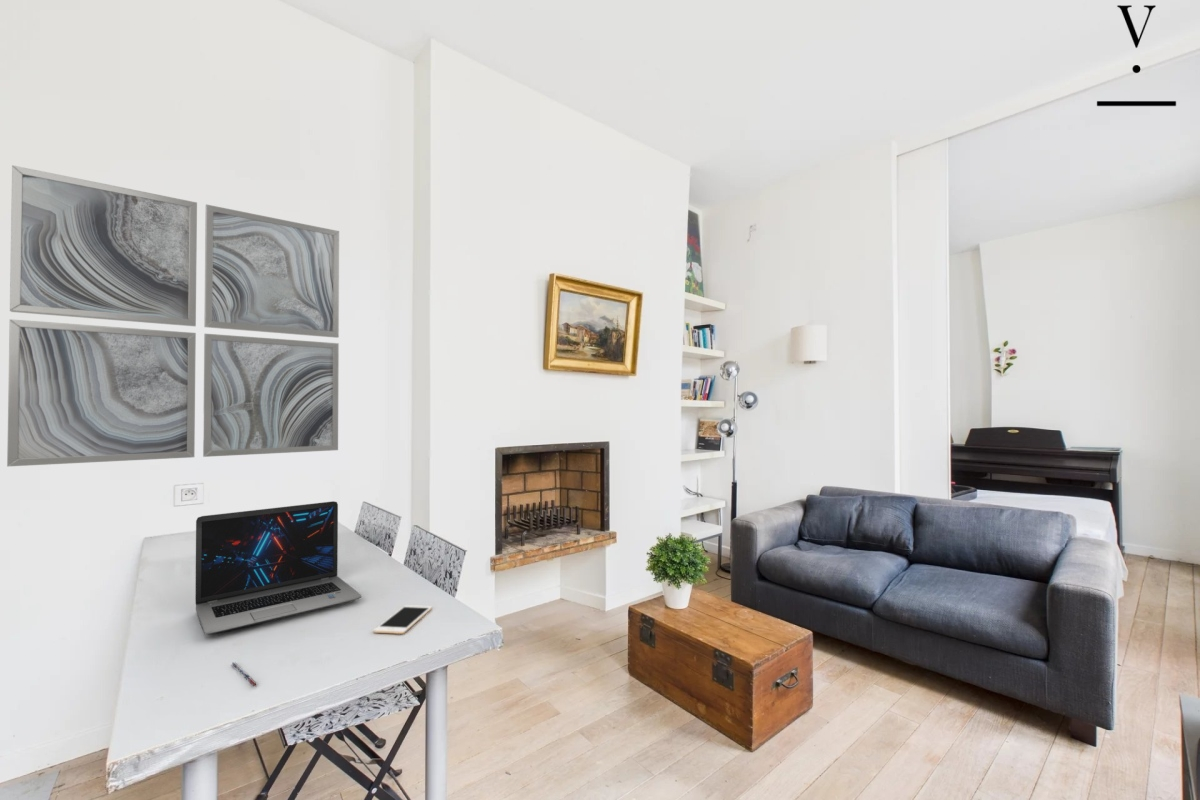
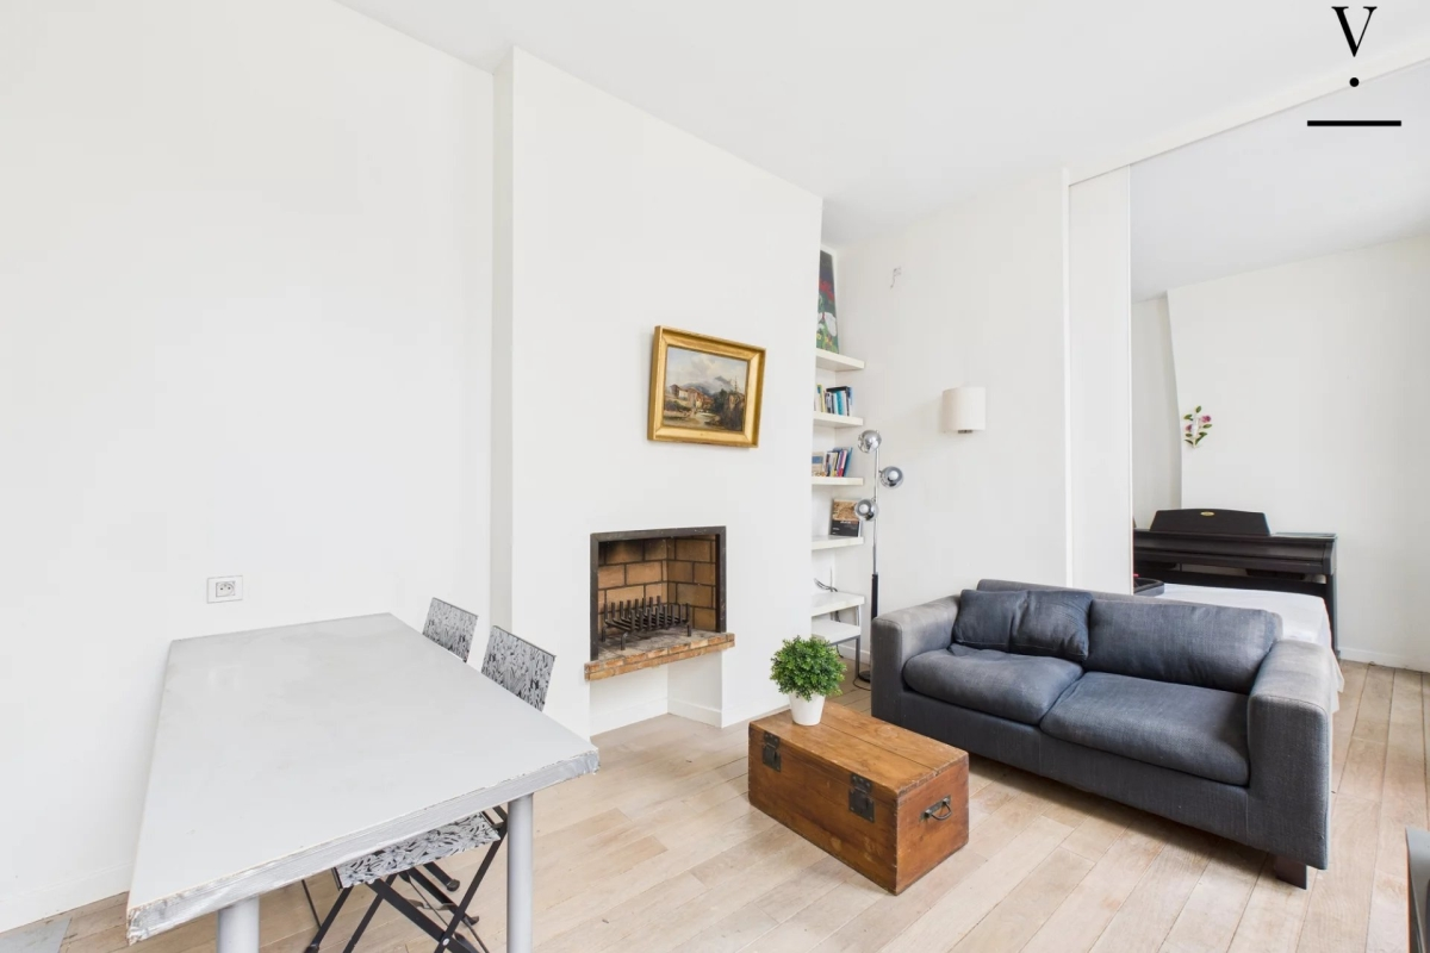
- wall art [6,164,340,468]
- pen [231,661,257,687]
- cell phone [373,604,433,635]
- laptop [194,500,362,635]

### TASK BRIEF
Output the listing above exactly as it stands; no picture should appear.

### OUTPUT
- wall art [6,164,340,468]
- pen [231,661,257,687]
- cell phone [373,604,433,635]
- laptop [194,500,362,635]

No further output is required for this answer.